Spin-Orbit Interaction Enabled High-Fidelity Two-Qubit Gates

TL;DR

This paper investigates how spin-orbit interaction affects two-qubit gates in semiconductor spin qubits, revealing optimal operation points and new gate types enabled by SOI, with implications for high-fidelity quantum computing.

Contribution

It develops a microscopic Hamiltonian for SOI in spin qubits and identifies optimal conditions and novel gates enabled by SOI, advancing quantum gate design.

Findings

Existence of SOI nodes with enhanced gate fidelity.

Discovery of reflection and direct CNOT gates enabled by SOI.
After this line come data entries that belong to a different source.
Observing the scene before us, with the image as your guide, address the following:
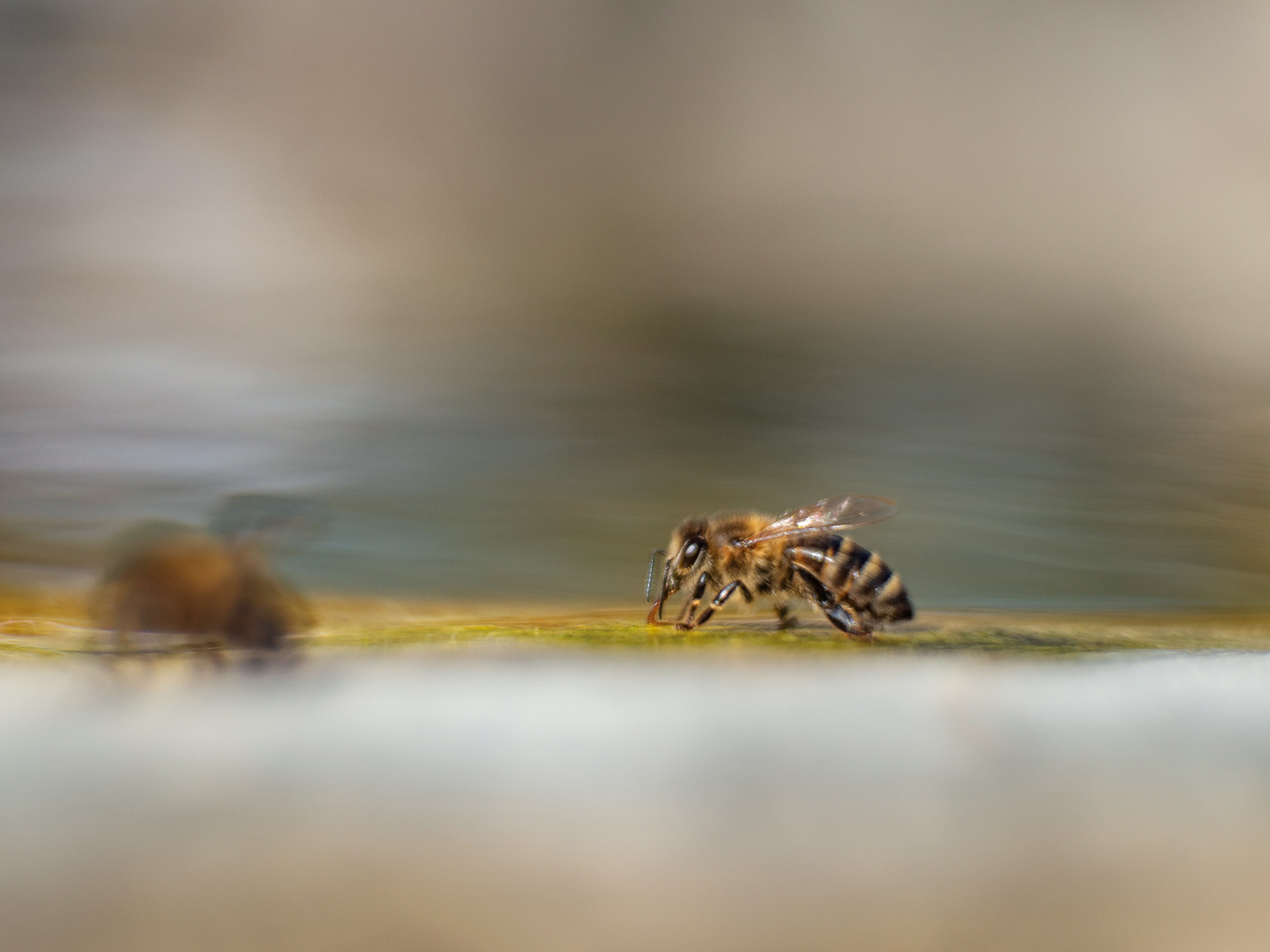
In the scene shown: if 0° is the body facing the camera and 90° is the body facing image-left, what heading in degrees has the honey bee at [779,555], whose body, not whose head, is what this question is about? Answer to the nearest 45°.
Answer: approximately 90°

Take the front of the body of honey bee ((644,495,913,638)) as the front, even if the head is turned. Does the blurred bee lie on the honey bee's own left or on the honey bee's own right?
on the honey bee's own left
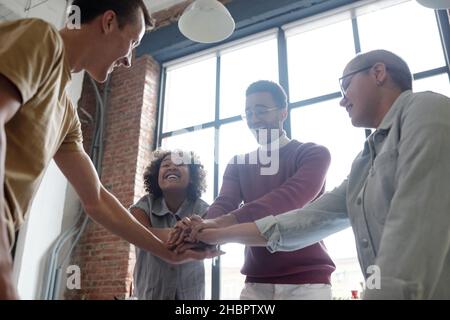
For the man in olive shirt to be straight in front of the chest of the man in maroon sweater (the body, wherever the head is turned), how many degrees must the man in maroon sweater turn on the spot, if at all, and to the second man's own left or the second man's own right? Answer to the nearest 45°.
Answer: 0° — they already face them

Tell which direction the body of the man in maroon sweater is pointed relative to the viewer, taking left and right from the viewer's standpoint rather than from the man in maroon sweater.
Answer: facing the viewer and to the left of the viewer

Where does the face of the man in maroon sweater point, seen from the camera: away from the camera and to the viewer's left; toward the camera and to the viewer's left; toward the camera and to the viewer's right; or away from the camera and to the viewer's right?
toward the camera and to the viewer's left

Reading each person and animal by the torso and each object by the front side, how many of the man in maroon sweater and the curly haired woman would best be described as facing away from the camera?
0

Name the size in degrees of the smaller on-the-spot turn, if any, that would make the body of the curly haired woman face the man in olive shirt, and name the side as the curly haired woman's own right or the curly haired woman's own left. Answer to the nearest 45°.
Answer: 0° — they already face them

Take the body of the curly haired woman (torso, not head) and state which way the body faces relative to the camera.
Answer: toward the camera

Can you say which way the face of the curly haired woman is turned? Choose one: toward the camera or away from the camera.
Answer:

Analysis of fidelities achievable for the direct CNOT gate.

Abstract

We study the implications of spin-orbit interaction (SOI) for two-qubit gates (TQGs) in semiconductor spin qubit platforms. SOI renders the exchange interaction governing qubit pairs anisotropic, posing a serious challenge for conventional TQGs derived for the isotropic Heisenberg exchange. Starting from microscopic level, we develop a concise computational Hamiltonian that captures the essence of SOI, and use it to derive properties of the rotating-frame time evolutions. Two key findings are made. First, for the controlled-phase/controlled-Z gate, we show and analytically prove the existence of ``SOI nodes'' where the fidelity can be optimally enhanced, with only slight modifications in terms of gate time and local phase corrections. Second, we discover and discuss novel two-qubit dynamics that are inaccessible without SOI -- the reflection gate and the direct controlled-not gate. The relevant conditions and achievable fidelities are studied for the direct controlled-not gate.